● What is being asked: Only the lines from the one holding "Vinyl single Félix Gray" through the end of the records below are to be reproduced exactly, and pictures are to be omitted.

● Material for the task:
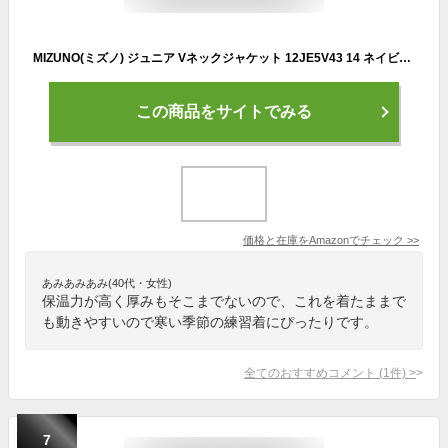
MIZUNO(ミズノ) ジュニア Vネックジャケット 12JE5V43 14 ネイビー×レッド 150
この商品をサイトでみる
価格と在庫を
Amazon
でチェック
>>
あみあみあみ(40代・女性)
保温力が高く厚みもそこまでないので、これを着たままで
も動きやすいので寒い季節の練習着にぴったりです。
全てのおすすめコメント
(
1
件)
>
7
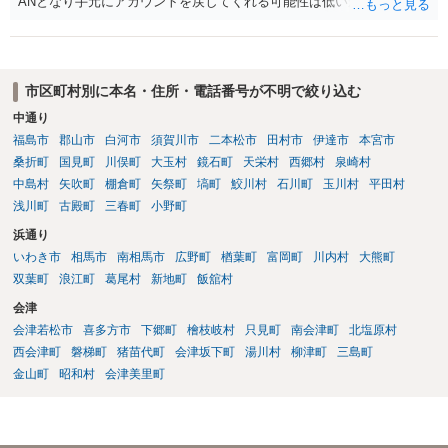
ANとなり手元にアカウントを戻してくれる可能性は低いかもしれませ
ん。さらにいえば、最悪の場合、貴殿も運営者から出禁処分（登録拒
絶）を食らう可能性があります。RMTが許されているゲーム（海外の
運営会社にはそのようなスタンスの事業者もいます）であれば結論は
変わるかもしれませんが…
市区町村別に本名・住所・電話番号が不明で絞り込む
中通り
福島市
郡山市
白河市
須賀川市
二本松市
田村市
伊達市
本宮市
桑折町
国見町
川俣町
大玉村
鏡石町
天栄村
西郷村
泉崎村
中島村
矢吹町
棚倉町
矢祭町
塙町
鮫川村
石川町
玉川村
平田村
浅川町
古殿町
三春町
小野町
浜通り
いわき市
相馬市
南相馬市
広野町
楢葉町
富岡町
川内村
大熊町
双葉町
浪江町
葛尾村
新地町
飯舘村
会津
会津若松市
喜多方市
下郷町
檜枝岐村
只見町
南会津町
北塩原村
西会津町
磐梯町
猪苗代町
会津坂下町
湯川村
柳津町
三島町
金山町
昭和村
会津美里町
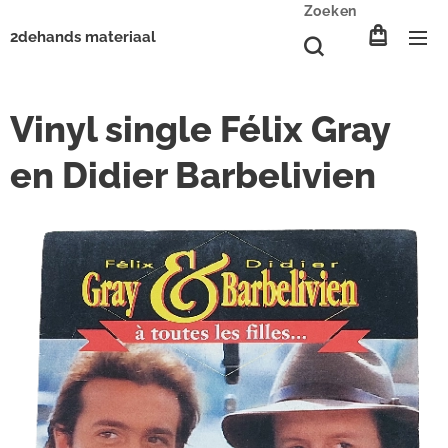
Zoeken
2dehands materiaal
Vinyl single Félix Gray
en Didier Barbelivien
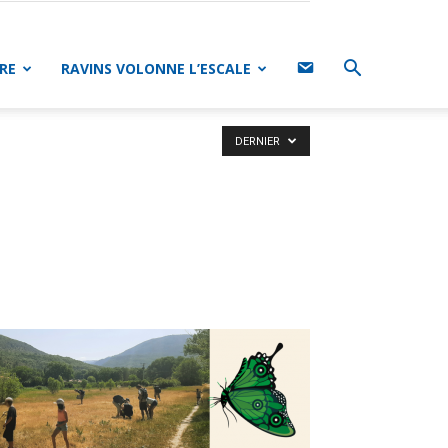
CONTACT
RE
RAVINS VOLONNE L’ESCALE
DERNIER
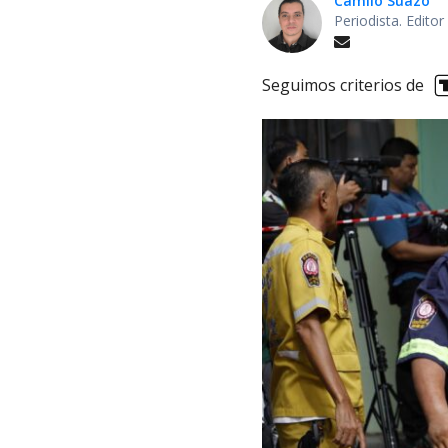
Camilo Suazo
Periodista. Editor
Seguimos criterios de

● Answer to this task:
Vinyl single Félix Gray
en Didier Barbelivien
CONTACT
RE
RAVINS VOLONNE L’ESCALE
DERNIER
Camilo Suazo
Periodista. Editor
Seguimos criterios de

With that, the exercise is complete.